Division of Clinical Research, The First Hospital of Jilin University, 1 Xinmin Street, Changchun, Jilin, 130021, People's Republic of China.
Department of Internal Medicine, College of Medicine, University of Kentucky, 800 Rose St, Lexington, KY, 40536, USA.
Hum Genomics. 2021 Apr 20;15(1):23. doi: 10.1186/s40246-021-00323-6.
Psoriasis is an immune-mediated, inflammatory disorder of the skin with chronic inflammation and hyper-proliferation of the epidermis. Since psoriasis has genetic components and the diseased tissue of psoriasis is very easily accessible, it is natural to use high-throughput technologies to characterize psoriasis and thus seek targeted therapies. Transcriptional profiles change correspondingly after an intervention. Unlike cross-sectional gene expression data, longitudinal gene expression data can capture the dynamic changes and thus facilitate causal inference.
Using the iCluster method as a building block, an ensemble method was proposed and applied to a longitudinal gene expression dataset for psoriasis, with the objective of identifying key lncRNAs that can discriminate the responders from the non-responders to two immune treatments of psoriasis.
Using support vector machine models, the leave-one-out predictive accuracy of the 20-lncRNA signature identified by this ensemble was estimated as 80%, which outperforms several competing methods. Furthermore, pathway enrichment analysis was performed on the target mRNAs of the identified lncRNAs. Of the enriched GO terms or KEGG pathways, proteasome, and protein deubiquitination is included. The ubiquitination-proteasome system is regarded as a key player in psoriasis, and a proteasome inhibitor to target ubiquitination pathway holds promises for treating psoriasis.
An integrative method such as iCluster for multiple data integration can be adopted directly to analyze longitudinal gene expression data, which offers more promising options for longitudinal big data analysis. A comprehensive evaluation and validation of the resulting 20-lncRNA signature is highly desirable.

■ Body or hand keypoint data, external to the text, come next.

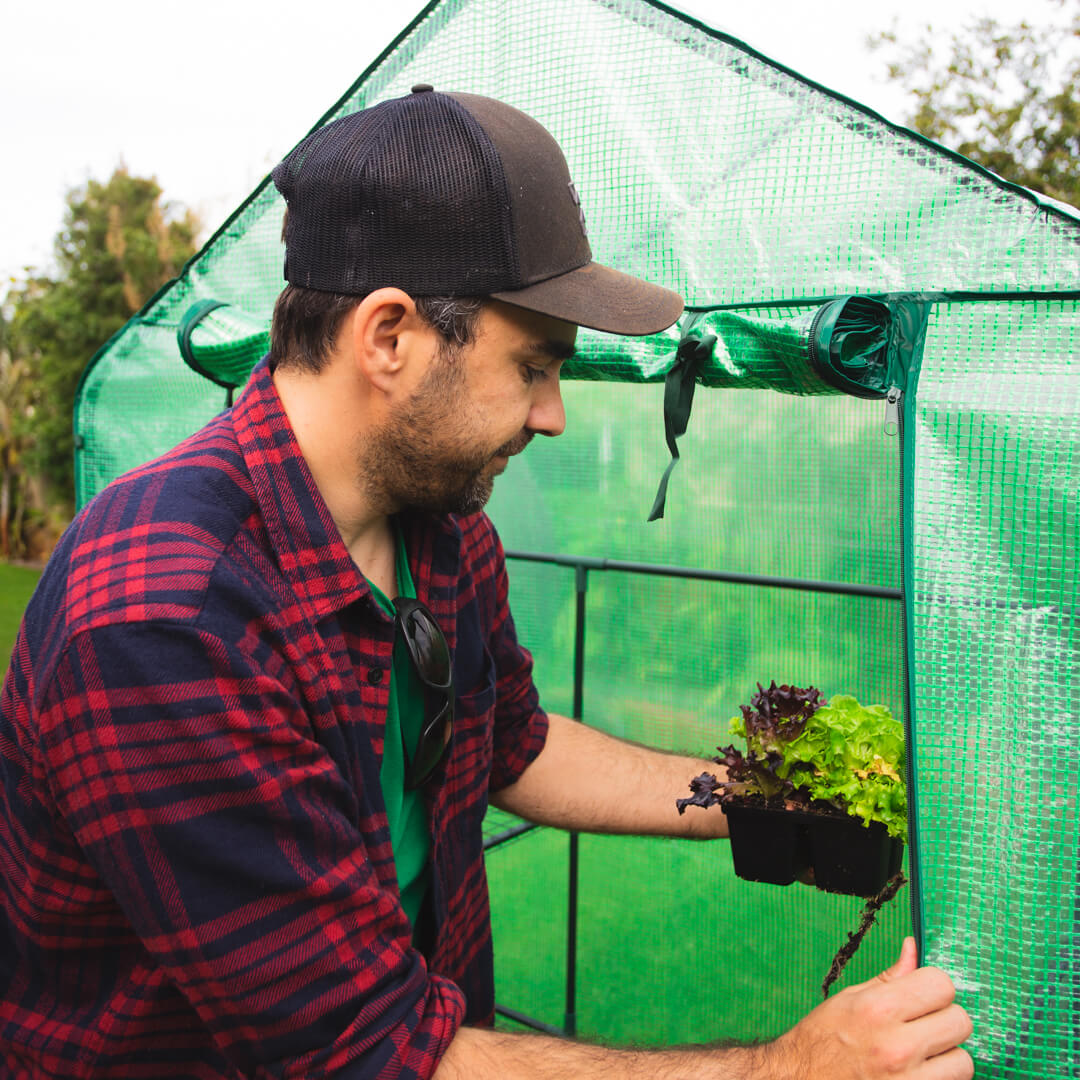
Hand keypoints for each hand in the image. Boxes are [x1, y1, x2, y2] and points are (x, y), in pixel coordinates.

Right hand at [766, 937, 972, 1078]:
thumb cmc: (823, 1040)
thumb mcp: (850, 999)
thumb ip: (890, 977)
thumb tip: (913, 947)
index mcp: (878, 1009)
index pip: (942, 985)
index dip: (935, 987)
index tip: (923, 995)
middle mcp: (897, 1047)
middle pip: (960, 1022)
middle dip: (945, 1020)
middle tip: (924, 1026)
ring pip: (964, 1061)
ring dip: (948, 1058)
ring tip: (923, 1057)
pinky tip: (919, 1074)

银屑病是一种免疫介导的、炎症性皮肤疾病,具有慢性炎症和表皮过度增殖的特点。由于银屑病具有遗传成分,且银屑病的病变组织易于获取,因此很自然地可以利用高通量技术对银屑病进行特征描述,从而寻求靶向治疗。干预后转录谱会相应改变。与横断面基因表达数据不同,纵向基因表达数据可以捕捉到动态变化,从而有助于因果推断。
本研究使用 iCluster 方法作为构建块,提出了一种集成方法,并将其应用于银屑病的纵向基因表达数据集,目的是识别能够区分两种银屑病免疫治疗应答者和非应答者的关键 lncRNAs。
使用支持向量机模型,通过该集成方法识别的 20 个 lncRNA 特征的留一法预测准确性估计为 80%,优于几种竞争方法。此外,对鉴定出的 lncRNAs 的靶 mRNAs 进行了通路富集分析。在富集的 GO 术语或 KEGG 通路中,包括蛋白酶体和蛋白质去泛素化。泛素蛋白酶体系统被认为是银屑病的关键参与者,靶向泛素化途径的蛋白酶体抑制剂有望用于治疗银屑病。
可以直接采用 iCluster 等集成方法对纵向基因表达数据进行分析,为纵向大数据分析提供了更有前景的选择。对得到的 20 个 lncRNA 特征进行全面评估和验证是非常必要的。